Schulte will be traveling to Kenya for almost five weeks during the summer, along with a graduate student who will be staying for six or seven months. With the Earth Watch Institute, scientists and volunteers will help Schulte collect data and set up experiments that will help their overall cause. These scientists and volunteers will be working non-stop between July and December of this year.

“I will be there for the summer part until I have to come back for my day job,” Schulte said. “But I have collaborators in Kenya, scientists in Kenya who will be there along with fieldworkers and my graduate student.”

During the last twelve months, Schulte has been setting up a project that will help preserve land where the wildlife, like elephants, need to survive. This project includes interacting with the locals in Kenya to figure out how they interact with the land and how they develop. Due to the human need to develop more land to survive, Schulte’s project will allow locals to not infringe in key land that wildlife may need to thrive.
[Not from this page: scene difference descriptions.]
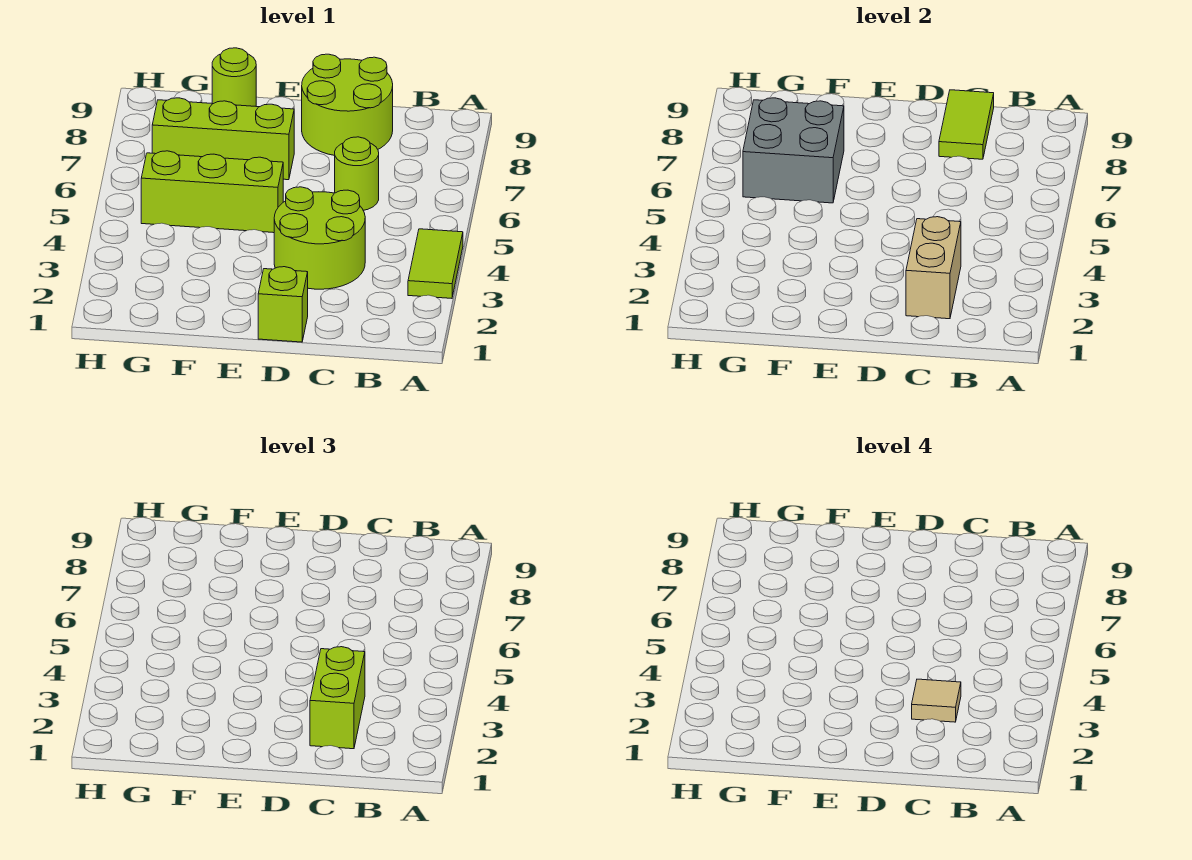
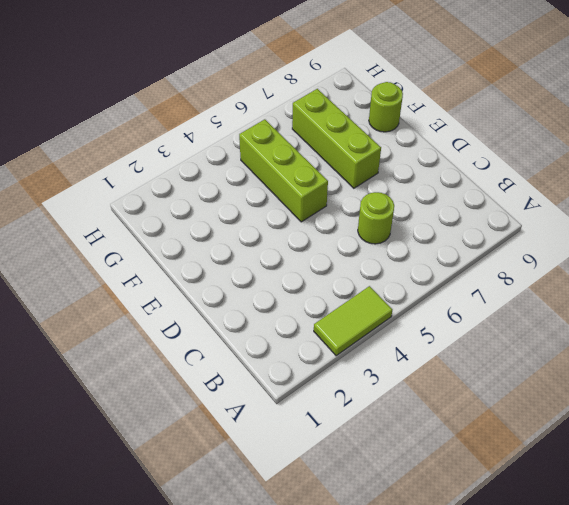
none -> lime round brick C3:D4 level 1
none -> lime round brick C8:D9 level 1
none -> lime brick D1 level 1

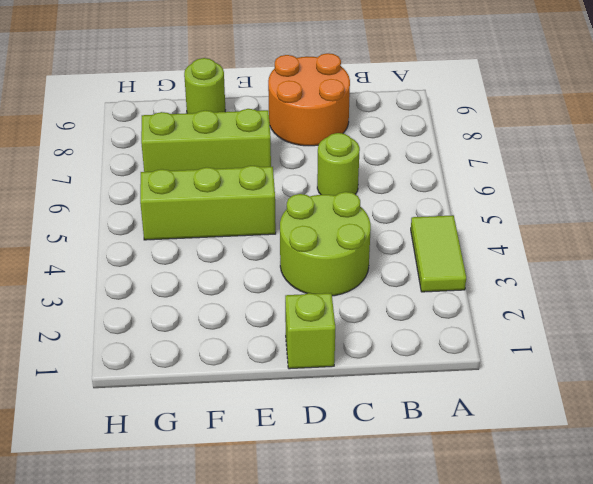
orange round brick C8:D9 level 1 -> lime round brick C8:D9 level 1
none -> tan brick C2:C3 level 2
none -> lime tile C8:C9 level 2
none -> grey brick F6:G7 level 2

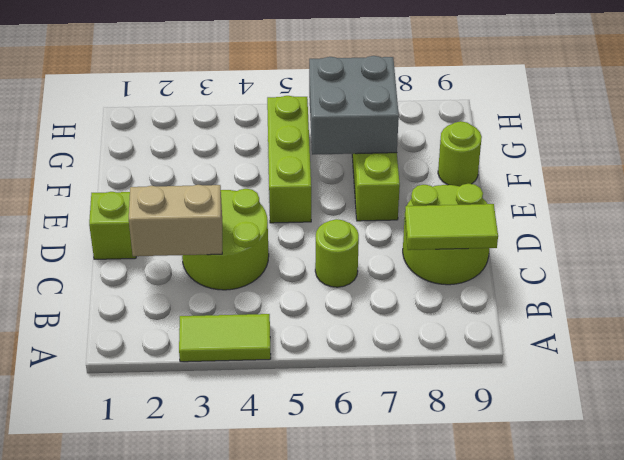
none -> lime brick C2:C3 level 3
none -> tan tile C3 level 4

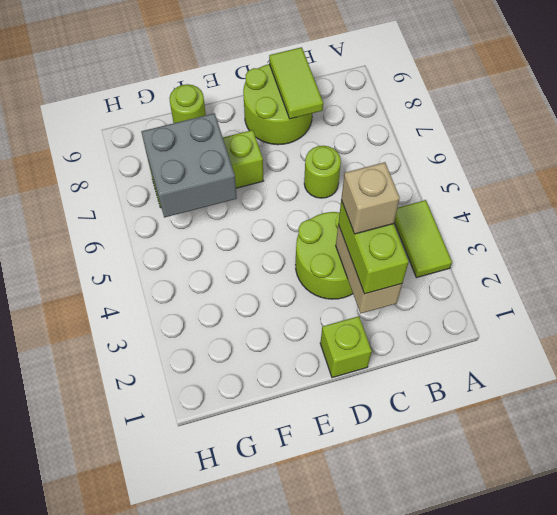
tan brick C3 level 4 -> tan tile C3 level 4
none -> lime brick E5:G5 level 1

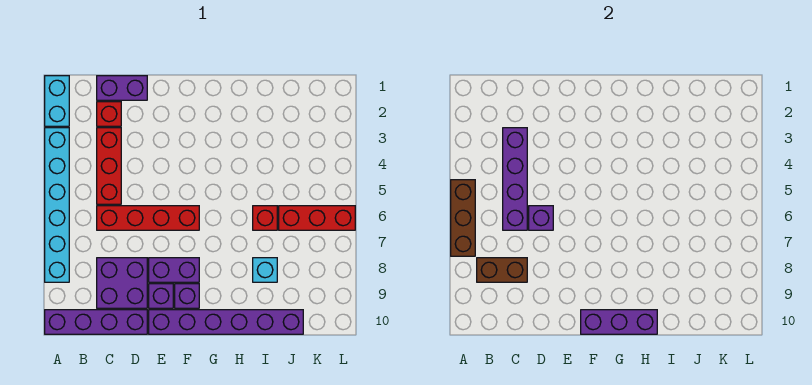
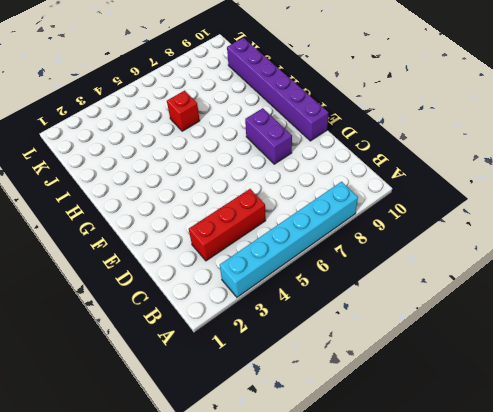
none -> cyan brick A1:A2 level 1
none -> purple brick A10:D10 level 1
none -> purple brick C1:D1 level 1

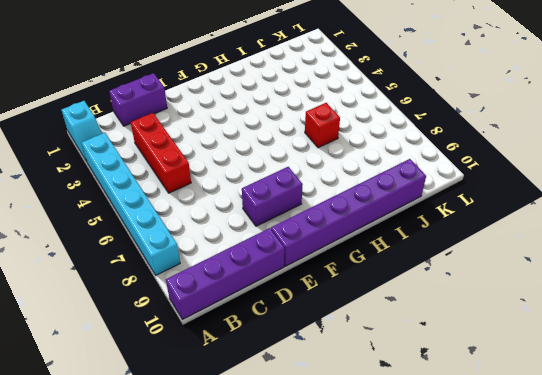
cyan slope A1:A2 level 1 top 1 -> cyan brick A1:A2 level 1
none -> red brick C2 level 1
none -> red brick C6:F6 level 1
none -> purple brick C8:D9 level 1

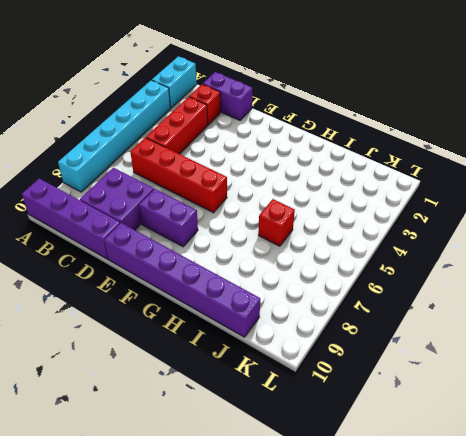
none -> purple brick E9 level 1
none -> purple brick F9 level 1
none -> cyan brick I8 level 1

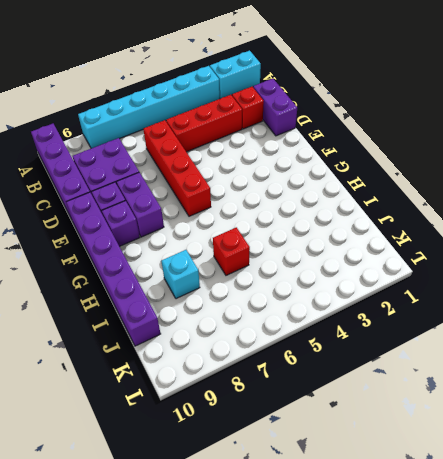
none -> red brick J6:L6 level 1
none -> brown brick A5:A7 level 2
none -> brown brick B8:C8 level 2

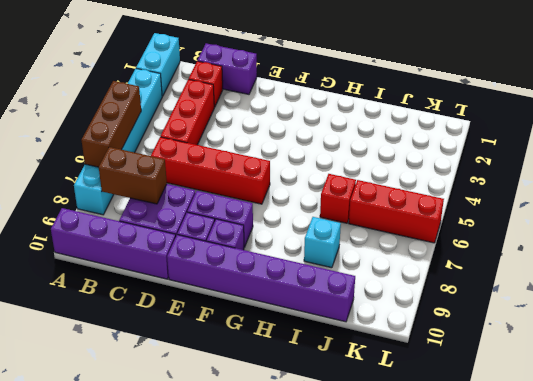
none -> purple brick C3:C6 level 2
none -> purple brick D6 level 2
none -> purple brick F10:H10 level 2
Throughout the project, Schulte and the other project workers will have to find ways to work around the weather in Kenya, which can be temperamental by either raining too much, too little or just enough, which can affect agriculture for both the locals and the wildlife. Though the wildlife does not travel near humans often, if the agriculture for them is not giving enough food, animals like elephants may come and forage from human food, which can ruin large quantities of crops.

“In North America, I would say that people tend to really like elephants,” Schulte said. “But, what they really have to understand is that the people who have to live with elephants have a very different perspective about elephants. The more we can travel, the more we can speak to people and read about what is happening in these spaces, the more we can understand the dilemma that people have in these countries.”

The ultimate goal of the project is to find ways to help guide elephants and other wildlife away from human life while helping humans keep wildlife areas in good condition so the elephants and other wildlife do not need to interact with humans as much.

“I have been working with elephants for nearly 20 years and doing a lot with social behaviors and stuff like that,” Schulte said. “Elephants are known for having a lot of interaction with humans, for good and for bad. Because of that, I was working on wild elephants behavior, and the more I became involved with them, the more I had to consider the human aspect of their lives.”

Michael Stokes, a biology professor, also helps with grants within the department and has done a previous project that helped introduce Schulte to the current Earth Watch Institute project he is working on. With the prevalence of WKU in places like Kenya, Stokes loans out a house to other WKU professors, students and other non-profits that are doing projects in that area.

“We are a very internationalized department,” Stokes said, “We have people working all over the world, like in Asia, Africa, Central America and Europe.”

Much like in Shulte’s case, many of the biology professors take on projects that will help their areas of study. Along with creating and maintaining these projects, the department also has a wide range of projects that both graduate and undergraduate students can participate in, which is not common in every department at WKU.